Easing Preschool Jitters
However you expand your child's horizons, expose her gradually. Leaving her for the first time-or even a second and third time-in a room full of strangers is bound to trigger separation anxiety. Some children react to preschool, for instance, by regressing: wetting their pants, whining to be carried, clinging to their parents, or resuming old habits like carrying a baby blanket or sucking their thumb. Others become irritable and demanding or cocky and overconfident, proclaiming that they know everything already and don't need to be taught anything else.
All of these behaviors are normal and do not necessarily mean that your child is unhappy with her preschool experience or that she's mad at you for sending her away. They simply indicate that she is adjusting to a new world with new people and new activities. Here's how to help ease the transition:
- Visit the school (or play site) in advance so your child has an opportunity to meet the teacher, perhaps find her cubby or locker, and become familiar with the classroom in advance.
Preparing Your Child
- Tell your child what to expect. Let her know how her day will be structured-with group play, art, lunch, playground time, and a nap, for instance. Encourage questions-about eating lunch, visiting the bathroom, making friends, getting along with the teacher, and, of course, missing you. Answer each question in a positive and relaxed tone, and be careful not to exaggerate how much your child will love school or inadvertently plant fears in her mind.

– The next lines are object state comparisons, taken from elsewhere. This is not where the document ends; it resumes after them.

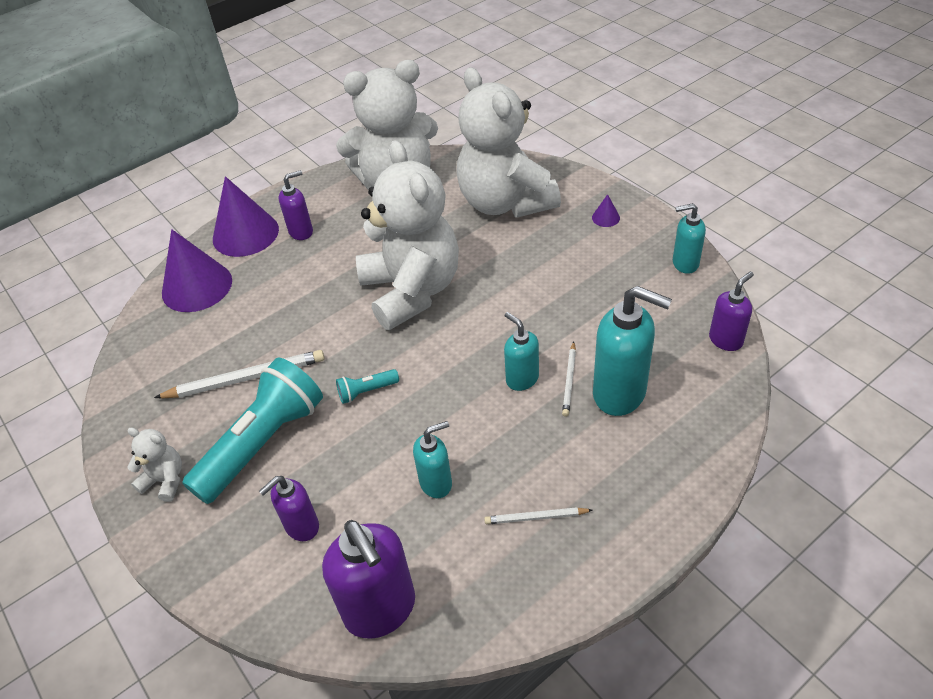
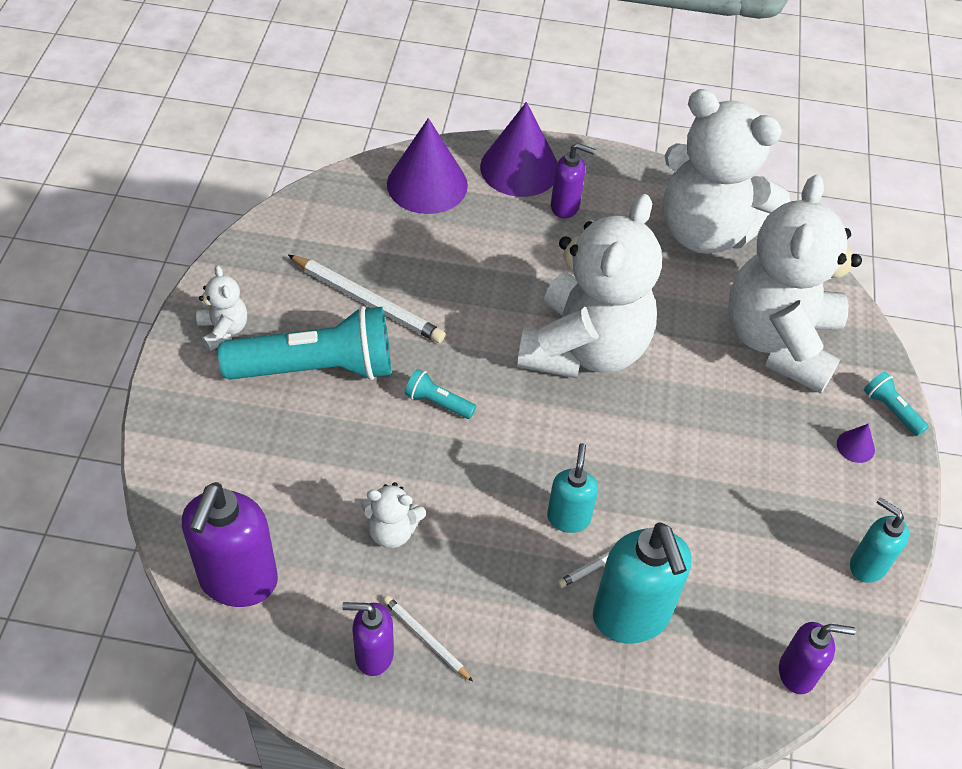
camera: 40 degrees right, 5 degrees up
(301, 526) = (264, 462): purple soap dispenser -> purple soap dispenser (373, 655)
(436, 483) = (392, 531): turquoise soap dispenser -> white teddy bear
(598, 188) = (891, 410): none -> turquoise flashlight

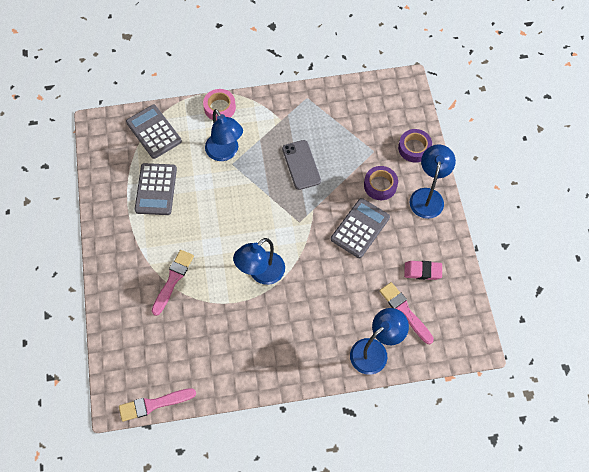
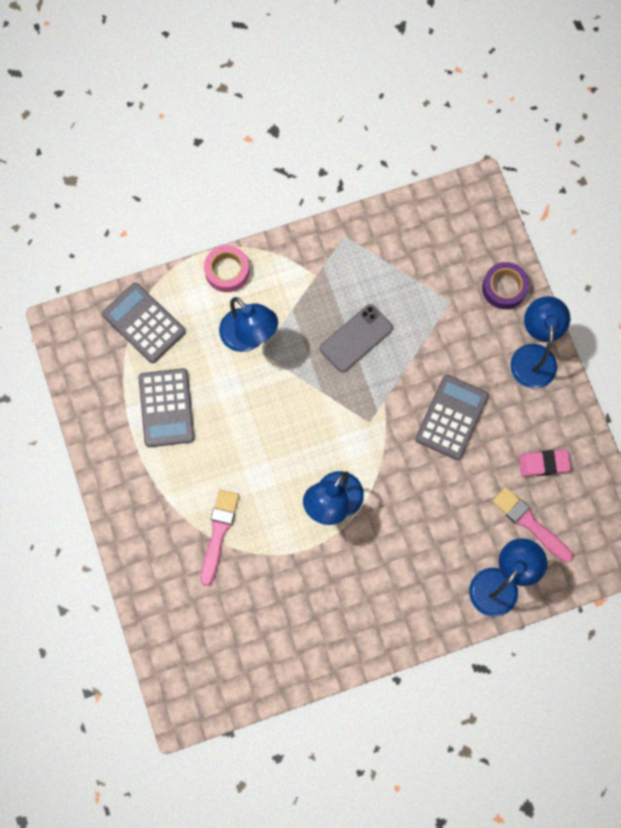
camera: 10 degrees left, 10 degrees up
(154, 404) = (231, 704): pink brush -> none
(301, 165) = (356, 338): grey phone -> grey phone turned 75 degrees clockwise
(380, 185) = (467, 351): purple tape -> none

- Linger for the first few days. Hang around the classroom after dropping your child off to help her feel more secure. Or get to school early and play with a toy she especially likes. If she still seems anxious, encourage her to keep a transitional object that reminds her of you or of home: a picture, a special note, or a favorite stuffed animal or toy.
- Avoid sneaking out of the classroom. Slipping away when your child is not looking will likely increase his anxiety. Instead, explain matter-of-factly that you have to go but will see him later (after lunch or naptime, or at supper). Then be careful not to show any sadness or anxiety of your own. The more anxious you seem about leaving, the more fearful your child will feel.
- Be patient-and vigilant. Most children, after a brief adjustment period, look forward to attending preschool, enjoy playing with new friends, and return home happy and enthusiastic. Some, however, just aren't ready for this big step. If your child's reluctance to go to school remains acute after a week or two, reassess his readiness. He might need another year of maturation before he can handle the excitement. Instead of forcing him to adjust, find alternative ways to expose him to other children. After all, it's not so much going to preschool that's important, it's learning to socialize, to make friends, and to master basic skills of interaction.